■ **Brief**
From the line with "medium amount of" through the line with "image displays immunohistochemistry", repeat the entries verbatim, both end lines included, and add nothing.

--- Supplied material Enclosed Below ---

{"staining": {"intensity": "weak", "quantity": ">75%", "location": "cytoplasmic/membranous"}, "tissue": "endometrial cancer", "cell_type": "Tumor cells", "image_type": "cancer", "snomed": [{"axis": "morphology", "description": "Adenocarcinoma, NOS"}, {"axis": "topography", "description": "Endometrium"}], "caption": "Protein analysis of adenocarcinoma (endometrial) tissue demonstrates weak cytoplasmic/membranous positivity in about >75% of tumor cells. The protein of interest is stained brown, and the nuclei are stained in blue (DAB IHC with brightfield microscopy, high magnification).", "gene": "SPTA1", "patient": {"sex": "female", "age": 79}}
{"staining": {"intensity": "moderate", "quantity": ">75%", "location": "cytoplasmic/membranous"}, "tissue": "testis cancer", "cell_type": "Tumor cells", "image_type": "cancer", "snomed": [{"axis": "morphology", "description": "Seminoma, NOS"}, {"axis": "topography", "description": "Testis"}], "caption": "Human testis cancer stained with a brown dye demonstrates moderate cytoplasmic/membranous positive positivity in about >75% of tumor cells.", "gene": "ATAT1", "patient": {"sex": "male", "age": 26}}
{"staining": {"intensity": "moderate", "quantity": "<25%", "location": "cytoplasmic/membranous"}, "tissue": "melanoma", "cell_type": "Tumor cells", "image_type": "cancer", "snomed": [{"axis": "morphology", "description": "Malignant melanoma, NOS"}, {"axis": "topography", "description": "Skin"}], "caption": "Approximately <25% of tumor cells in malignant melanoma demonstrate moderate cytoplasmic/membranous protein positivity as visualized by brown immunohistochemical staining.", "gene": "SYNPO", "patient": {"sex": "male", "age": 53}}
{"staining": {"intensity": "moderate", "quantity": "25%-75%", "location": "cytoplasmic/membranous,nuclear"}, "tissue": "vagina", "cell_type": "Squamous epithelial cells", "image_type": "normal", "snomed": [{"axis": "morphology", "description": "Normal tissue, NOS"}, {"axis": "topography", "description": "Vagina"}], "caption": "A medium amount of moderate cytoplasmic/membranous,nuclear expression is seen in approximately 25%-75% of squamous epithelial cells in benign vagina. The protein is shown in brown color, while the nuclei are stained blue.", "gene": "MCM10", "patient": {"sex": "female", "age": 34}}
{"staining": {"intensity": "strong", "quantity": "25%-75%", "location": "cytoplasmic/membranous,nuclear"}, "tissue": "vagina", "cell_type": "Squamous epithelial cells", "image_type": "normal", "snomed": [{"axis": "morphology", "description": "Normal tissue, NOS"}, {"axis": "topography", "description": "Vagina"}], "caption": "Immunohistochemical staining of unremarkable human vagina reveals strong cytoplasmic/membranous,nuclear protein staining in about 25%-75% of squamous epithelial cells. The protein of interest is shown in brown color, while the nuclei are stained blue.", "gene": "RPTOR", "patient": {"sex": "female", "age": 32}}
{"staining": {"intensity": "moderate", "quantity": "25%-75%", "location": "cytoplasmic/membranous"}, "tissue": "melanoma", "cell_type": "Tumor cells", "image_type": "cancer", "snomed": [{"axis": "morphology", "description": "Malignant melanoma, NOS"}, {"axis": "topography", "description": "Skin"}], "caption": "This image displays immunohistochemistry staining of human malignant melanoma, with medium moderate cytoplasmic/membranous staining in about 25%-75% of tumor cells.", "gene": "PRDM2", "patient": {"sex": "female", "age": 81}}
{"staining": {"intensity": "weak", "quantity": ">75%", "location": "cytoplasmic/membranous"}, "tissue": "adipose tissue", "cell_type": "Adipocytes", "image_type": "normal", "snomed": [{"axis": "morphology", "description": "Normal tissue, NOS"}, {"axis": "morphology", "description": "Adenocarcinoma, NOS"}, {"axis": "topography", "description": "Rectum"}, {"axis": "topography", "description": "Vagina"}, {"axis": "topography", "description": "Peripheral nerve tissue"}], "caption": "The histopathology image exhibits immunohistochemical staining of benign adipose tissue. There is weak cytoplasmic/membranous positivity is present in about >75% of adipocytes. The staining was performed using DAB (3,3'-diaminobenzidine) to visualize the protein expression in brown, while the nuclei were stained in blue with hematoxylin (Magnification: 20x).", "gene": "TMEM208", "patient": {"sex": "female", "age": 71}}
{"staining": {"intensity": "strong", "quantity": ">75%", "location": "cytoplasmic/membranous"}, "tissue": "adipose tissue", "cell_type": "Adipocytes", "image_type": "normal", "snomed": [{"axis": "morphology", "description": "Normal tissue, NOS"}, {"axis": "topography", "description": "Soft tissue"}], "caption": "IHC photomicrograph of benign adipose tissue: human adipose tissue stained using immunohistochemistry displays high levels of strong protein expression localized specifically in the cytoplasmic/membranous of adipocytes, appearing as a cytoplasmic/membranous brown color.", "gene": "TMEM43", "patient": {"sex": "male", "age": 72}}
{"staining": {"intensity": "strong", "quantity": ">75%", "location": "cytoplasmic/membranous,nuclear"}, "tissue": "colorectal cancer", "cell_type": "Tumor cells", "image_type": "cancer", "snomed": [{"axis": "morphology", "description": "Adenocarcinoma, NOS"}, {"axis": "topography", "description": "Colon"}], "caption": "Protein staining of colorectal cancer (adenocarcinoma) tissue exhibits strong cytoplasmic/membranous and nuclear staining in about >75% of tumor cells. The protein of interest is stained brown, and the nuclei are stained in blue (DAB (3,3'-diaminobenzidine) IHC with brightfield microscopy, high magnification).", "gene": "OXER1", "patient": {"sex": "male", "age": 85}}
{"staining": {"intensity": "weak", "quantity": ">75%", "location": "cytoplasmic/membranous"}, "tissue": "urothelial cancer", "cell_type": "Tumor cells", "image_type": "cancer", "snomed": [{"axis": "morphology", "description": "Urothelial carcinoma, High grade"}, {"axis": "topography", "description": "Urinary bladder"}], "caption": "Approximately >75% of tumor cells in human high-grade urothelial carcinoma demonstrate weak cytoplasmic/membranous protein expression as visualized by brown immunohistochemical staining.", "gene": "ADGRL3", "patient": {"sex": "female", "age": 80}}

--- End of Enclosed Supplied material ---

■ **Response area**
{"staining": {"intensity": "moderate", "quantity": "25%-75%", "location": "cytoplasmic/membranous,nuclear"}, "tissue": "vagina", "cell_type": "Squamous epithelial cells", "image_type": "normal", "snomed": [{"axis": "morphology", "description": "Normal tissue, NOS"}, {"axis": "topography", "description": "Vagina"}], "caption": "A medium amount of moderate cytoplasmic/membranous,nuclear expression is seen in approximately 25%-75% of squamous epithelial cells in benign vagina. The protein is shown in brown color, while the nuclei are stained blue.", "gene": "MCM10", "patient": {"sex": "female", "age": 34}}
{"staining": {"intensity": "strong", "quantity": "25%-75%", "location": "cytoplasmic/membranous,nuclear"}, "tissue": "vagina", "cell_type": "Squamous epithelial cells", "image_type": "normal", "snomed": [{"axis": "morphology", "description": "Normal tissue, NOS"}, {"axis": "topography", "description": "Vagina"}], "caption": "Immunohistochemical staining of unremarkable human vagina reveals strong cytoplasmic/membranous,nuclear protein staining in about 25%-75% of squamous epithelial cells. The protein of interest is shown in brown color, while the nuclei are stained blue.", "gene": "RPTOR", "patient": {"sex": "female", "age": 32}}
{"staining": {"intensity": "moderate", "quantity": "25%-75%", "location": "cytoplasmic/membranous"}, "tissue": "melanoma", "cell_type": "Tumor cells", "image_type": "cancer", "snomed": [{"axis": "morphology", "description": "Malignant melanoma, NOS"}, {"axis": "topography", "description": "Skin"}], "caption": "This image displays immunohistochemistry staining of human malignant melanoma, with medium moderate cytoplasmic/membranous staining in about 25%-75% of tumor cells.", "gene": "PRDM2", "patient": {"sex": "female", "age": 81}}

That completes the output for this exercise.